Until the late 19th century, all of the parcels in question had been part of a single large plantation owned by Richard H. Willett, after which Willett Crossing — the only road in and out of the neighborhood — is named. When Willett divided the land among his children in 1893, the county’s argument goes, it would be reasonable to assume that he would have wanted his children to be able to access those properties by road.
Many residents’ concerns extend beyond the right-of-way issue to the foster care program planned for the county-owned house. The program was the subject of two contentious community meetings, in August and November of last year, at which residents expressed concerns about the effect of the program on community safety and property values.
The county’s petition, filed on July 19, says that “[a]ttempts to resolve this matter outside of court have not been successful.” Residents argue that the county has made no such overtures following the last of the two community meetings.
“From that night on, there was never another word uttered from the county,” said Roland Zeigler, a White Plains Village resident who opposes the plan to use Deacon Road to gain access to the county property.
The Millses confirmed that they have not heard from the county either.
“The issue in a nutshell is that we’re in a residential area,” Zeigler said. “We want [a] limited amount of traffic through that area ... but now they’re going to open it up into a public access, which means anybody can come there, and we’re going to be in a position where we have to put up with the traffic.”
Zeigler added that residents are concerned about the accident risk to the children that regularly play on Deacon Road.
The Charles County Department of Social Services, which will operate the foster care program, plans to use the county-owned house to allow children who are in foster care to meet with their biological and adoptive parents in a safe, supervised, home-like environment.
At the house, parents and youth in foster care will be able to practice basic living skills such as budgeting for food and cooking, general home maintenance and care, socialization skills and doing laundry.
The department has said that it also plans to use the house for staff and board meetings as well as for picnics and fundraising events.
The social services department has stated that the house will not be used for overnight visits or as a halfway house or residential treatment facility.

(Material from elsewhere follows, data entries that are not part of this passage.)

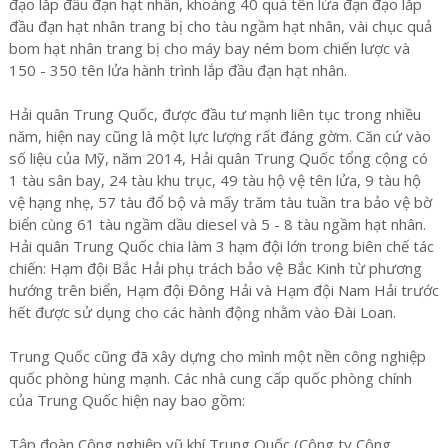
đạo lắp đầu đạn hạt nhân, khoảng 40 quả tên lửa đạn đạo lắp
đầu đạn hạt nhân trang bị cho tàu ngầm hạt nhân, vài chục quả
bom hạt nhân trang bị cho máy bay ném bom chiến lược và
150 - 350 tên lửa hành trình lắp đầu đạn hạt nhân.
Hải quân Trung Quốc, được đầu tư mạnh liên tục trong nhiều
năm, hiện nay cũng là một lực lượng rất đáng gờm. Căn cứ vào
số liệu của Mỹ, năm 2014, Hải quân Trung Quốc tổng cộng có
1 tàu sân bay, 24 tàu khu trục, 49 tàu hộ vệ tên lửa, 9 tàu hộ
vệ hạng nhẹ, 57 tàu đổ bộ và mấy trăm tàu tuần tra bảo vệ bờ
biển cùng 61 tàu ngầm dầu diesel và 5 - 8 tàu ngầm hạt nhân.
Hải quân Trung Quốc chia làm 3 hạm đội lớn trong biên chế tác
chiến: Hạm đội Bắc Hải phụ trách bảo vệ Bắc Kinh từ phương
hướng trên biển, Hạm đội Đông Hải và Hạm đội Nam Hải trước
hết được sử dụng cho các hành động nhằm vào Đài Loan.
Trung Quốc cũng đã xây dựng cho mình một nền công nghiệp
quốc phòng hùng mạnh. Các nhà cung cấp quốc phòng chính
của Trung Quốc hiện nay bao gồm:
Tập đoàn Công nghiệp vũ khí Trung Quốc (Công ty Công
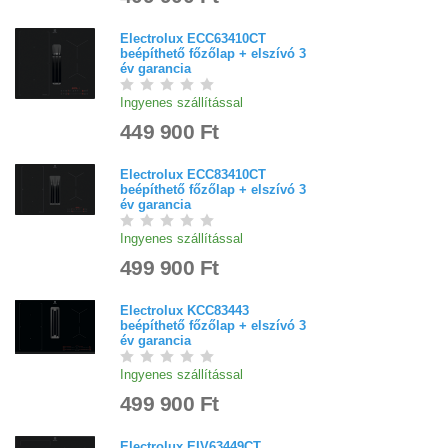
Electrolux ECC63410CT
beépíthető főzőlap + elszívó 3
év garancia
Ingyenes szállítással
449 900 Ft
Electrolux ECC83410CT
beépíthető főzőlap + elszívó 3
év garancia
Ingyenes szállítással
499 900 Ft
Electrolux KCC83443
beépíthető főzőlap + elszívó 3
év garancia
Ingyenes szállítással
499 900 Ft
Electrolux EIV63449CT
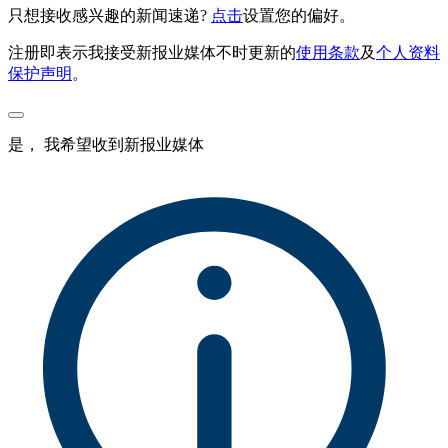
只想接收感兴趣的新闻速递?
点击
设置您的偏好。
注册即表示我接受新报业媒体不时更新的
使用条款
及
个人资料
保护声明
。
是， 我希望收到新报业媒体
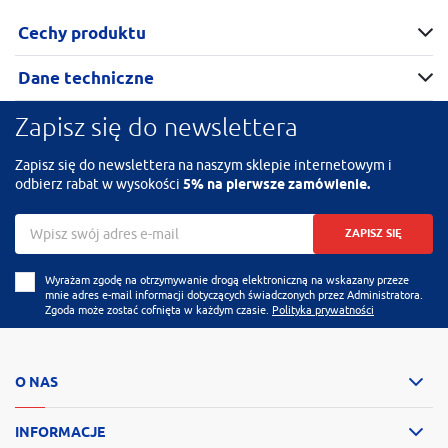
Cechy produktu
Dane techniczne
Zapisz się do newslettera
Zapisz się do newslettera na naszym sklepie internetowym i
odbierz rabat w wysokości
5% na pierwsze zamówienie.
ZAPISZ SIĘ
Wyrażam zgodę na otrzymywanie drogą elektroniczną na wskazany przeze
mnie adres e-mail informacji dotyczących świadczonych przez Administratora.
Zgoda może zostać cofnięta w każdym czasie.
Polityka prywatności
O NAS
INFORMACJE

An average of two families a day are expected to use the facility.
The facility has been equipped with interior and exterior security cameras, and the interior is being painted and furnished using state funds as well as donations from community businesses.
The county investigated the feasibility of constructing an alternate access road from Demarr Road through the other side of the property that would bypass the neighborhood altogether, but concluded that it would cost between $720,000 and $887,000 depending on the type of road surface, plus an additional $250,000 to $300,000 for associated stormwater management infrastructure. Furthermore, the permitting and approval process for the alternate road would take at least a year to complete.
Tony Wright, a resident of White Plains Village, said that for many years a dirt driveway ran along the route of the alternate access road and owners used it to access the property. A previous owner had intended to pave the trail, but he died before he could do so, Wright said.
“It’s not that the road was abandoned, he died before he could fix it,” Wright said. “[The county] has tried to deny that that [alternate road] existed.”
The Mills told the Maryland Independent that they intend to fight the county’s easement petition in court.
A county official familiar with the case told the Maryland Independent that the county would willingly participate in mediation to resolve the dispute if ordered by the court.
A hearing date for the case has not been scheduled as of press time.
Recently, a barrier was erected in front of the portion of dirt road that runs through the disputed strip with signs warning that the land is private property.